Spring Security with Springdoc OpenAPI
So you have added Springdoc to your Spring Boot service and everything is working beautifully until you add Spring Security. Suddenly your Swagger UI returns a 401 and you are left wondering whether the problem is your security configuration, your custom error handling, or something else entirely.
I spent a frustrating afternoon on this. The fix is straightforward once you know where to look, but getting there was not.
The problem
Springdoc serves its API documentation from a handful of endpoints:
/swagger-ui/**and/swagger-ui.htmlfor the interactive UI/v3/api-docs/**for the OpenAPI spec itself
Spring Security blocks everything by default. If you have not explicitly permitted these paths, Swagger is locked out alongside everything else. Correct behaviour from Security's perspective; annoying from yours.
Permitting the Swagger endpoints
The fix lives in your SecurityFilterChain. Whitelist the Swagger paths and keep everything else authenticated:
@Configuration
@EnableWebSecurity
public class SecurityConfiguration {
@Bean
public SecurityFilterChain filterChain(HttpSecurity http) throws Exception {
http
.csrf(AbstractHttpConfigurer::disable)
.authorizeHttpRequests(authz -> authz
.requestMatchers("/swagger-ui/**", "/v3/api-docs/**", "/swagger-ui.html").permitAll()
.anyRequest().authenticated()
);
return http.build();
}
}A note on CSRF: disabling it entirely is fine for a dev or test environment, but think carefully before doing this in production. If your Swagger UI is not exposed in production (and it probably should not be), the point is moot.
Custom error handling gets in the way
This is the bit that caught me out. If you have overridden AuthenticationEntryPoint (or implemented a custom ErrorController), your error handling logic might intercept Swagger requests before they reach the permit rules. The symptom is Swagger returning your application's custom error response instead of the expected UI.
The workaround is to check the request path and skip your custom logic for Swagger endpoints:
private boolean isSwaggerRequest(HttpServletRequest request) {
var uri = request.getRequestURI();
return uri.startsWith("/swagger-ui") || uri.startsWith("/v3/api-docs");
}
@Override
public void commence(HttpServletRequest request, HttpServletResponse response,
AuthenticationException authException) throws IOException {
if (isSwaggerRequest(request)) {
response.sendError(HttpServletResponse.SC_UNAUTHORIZED, "Unauthorized");
return;
}
// your custom error logic here
}It is not elegant (a path-matching guard in your authentication entry point feels wrong), but the alternative is Swagger silently returning your custom 403 page and you spending another hour staring at the network tab.
CORS (if you need it)
If your Swagger UI runs on a different origin from your API (common when testing locally against a deployed backend), you will need CORS configuration too:
@Bean
public CorsConfigurationSource corsConfigurationSource() {
var configuration = new CorsConfiguration();
configuration.setAllowedOrigins(List.of("http://localhost:3000"));
configuration.setAllowedMethods(List.of("GET", "POST", "PUT", "DELETE", "OPTIONS"));
configuration.setAllowedHeaders(List.of("Authorization", "Content-Type", "Accept"));
var source = new UrlBasedCorsConfigurationSource();
source.registerCorsConfiguration("/**", configuration);
return source;
}Do not use * for allowed origins in production. Specify the origins you actually need.
Verifying the setup
Start the application and navigate to http://localhost:8080/swagger-ui.html. If it loads, you are done. If it does not, check three things:
- Do your
requestMatcherspaths match the actual Swagger endpoints? (Springdoc versions differ; check yours.) - Is a custom error handler intercepting the request before the security filter chain gets to it?
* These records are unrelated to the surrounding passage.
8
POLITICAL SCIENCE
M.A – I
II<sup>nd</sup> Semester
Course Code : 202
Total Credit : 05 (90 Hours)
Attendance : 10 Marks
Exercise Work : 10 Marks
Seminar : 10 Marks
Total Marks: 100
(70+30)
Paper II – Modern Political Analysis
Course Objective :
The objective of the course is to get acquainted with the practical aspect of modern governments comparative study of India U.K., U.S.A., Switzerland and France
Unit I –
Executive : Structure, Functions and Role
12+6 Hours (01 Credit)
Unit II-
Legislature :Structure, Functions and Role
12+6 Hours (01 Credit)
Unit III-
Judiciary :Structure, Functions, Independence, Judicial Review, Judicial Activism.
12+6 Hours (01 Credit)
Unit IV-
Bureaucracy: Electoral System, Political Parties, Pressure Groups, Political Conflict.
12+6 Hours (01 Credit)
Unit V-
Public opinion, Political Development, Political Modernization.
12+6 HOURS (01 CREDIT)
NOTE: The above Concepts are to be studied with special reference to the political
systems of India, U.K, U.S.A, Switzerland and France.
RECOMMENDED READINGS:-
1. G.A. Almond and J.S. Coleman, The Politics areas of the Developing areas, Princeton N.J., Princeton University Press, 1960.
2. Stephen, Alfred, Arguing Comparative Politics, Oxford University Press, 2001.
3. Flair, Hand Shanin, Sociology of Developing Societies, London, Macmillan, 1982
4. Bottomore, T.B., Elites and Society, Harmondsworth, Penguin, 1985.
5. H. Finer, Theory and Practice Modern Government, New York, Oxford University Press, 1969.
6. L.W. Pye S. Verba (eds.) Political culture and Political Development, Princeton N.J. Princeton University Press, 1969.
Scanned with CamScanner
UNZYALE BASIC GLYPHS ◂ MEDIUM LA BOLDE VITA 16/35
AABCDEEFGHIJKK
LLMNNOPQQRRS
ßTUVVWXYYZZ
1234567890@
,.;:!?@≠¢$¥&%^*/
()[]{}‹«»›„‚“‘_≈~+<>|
- If the UI loads but the API spec fails to fetch, it is probably CORS.
That third one is the most irritating to debug because the Swagger UI shows a generic "Failed to load" with no hint that CORS is the cause. Check the browser's network tab; the blocked preflight request will be obvious.
What I would do differently
If I were setting this up again, I would put the Swagger path constants in a shared class rather than duplicating the strings across SecurityFilterChain, AuthenticationEntryPoint, and wherever else they accumulate. Three places to update when Springdoc changes a default path is two places too many.